Drove to town. Parked. Dismounted. Assumed ready position; I had exactly one hour to dash to the butcher and Waitrose before school pickup.
Locked Car. Walked away. Damn. The bags. Unlocked car. Where are they? They're here somewhere. Ewwww! What's that? A mouldy grape? I really didn't need to touch that. OK, forget the bags. I'll bring the groceries back to the car in the trolley and load them straight in.
Yes, the same as last week. Six stuffed chicken breasts. And smoked salmon. Please. Yes, they loved it. And some of that soft cheese, what's it called?
No, not in a bag, thank you. It's Recycle Week next week. I've promised not to use them. Yes, I can manage. I have two hands and will balance everything on top of the biscuits. Thanks!
OK, cream, strawberries, raspberries, blueberries. Green beans. Where's the cucumber? Pims is not Pims without cucumber. And orange. Cheese twists. French loaf. After Eights.

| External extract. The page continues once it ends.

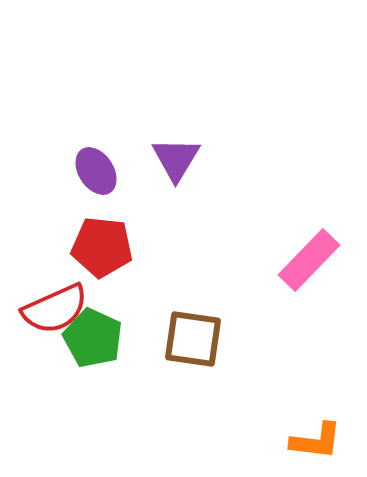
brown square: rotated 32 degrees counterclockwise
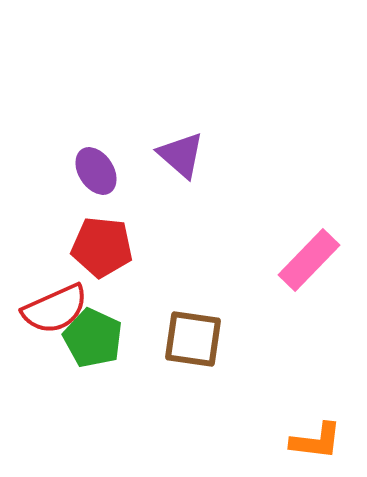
purple triangle: moved 5 px right, 4 px up; rotated 20 degrees counterclockwise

I'm out of here. No, no bags please. It's Recycle Week. Thanks. Yes, I paid, here's my receipt. It's Recycle Week. I've promised not to use any bags. I know, I keep forgetting them. Silly me.
Must hurry. It's almost three. Oh, what's that? There they are. Under the seat next to a half-eaten digestive. Lovely. How in the heck? Oh well, next time.
These damn bags are going to be the death of me.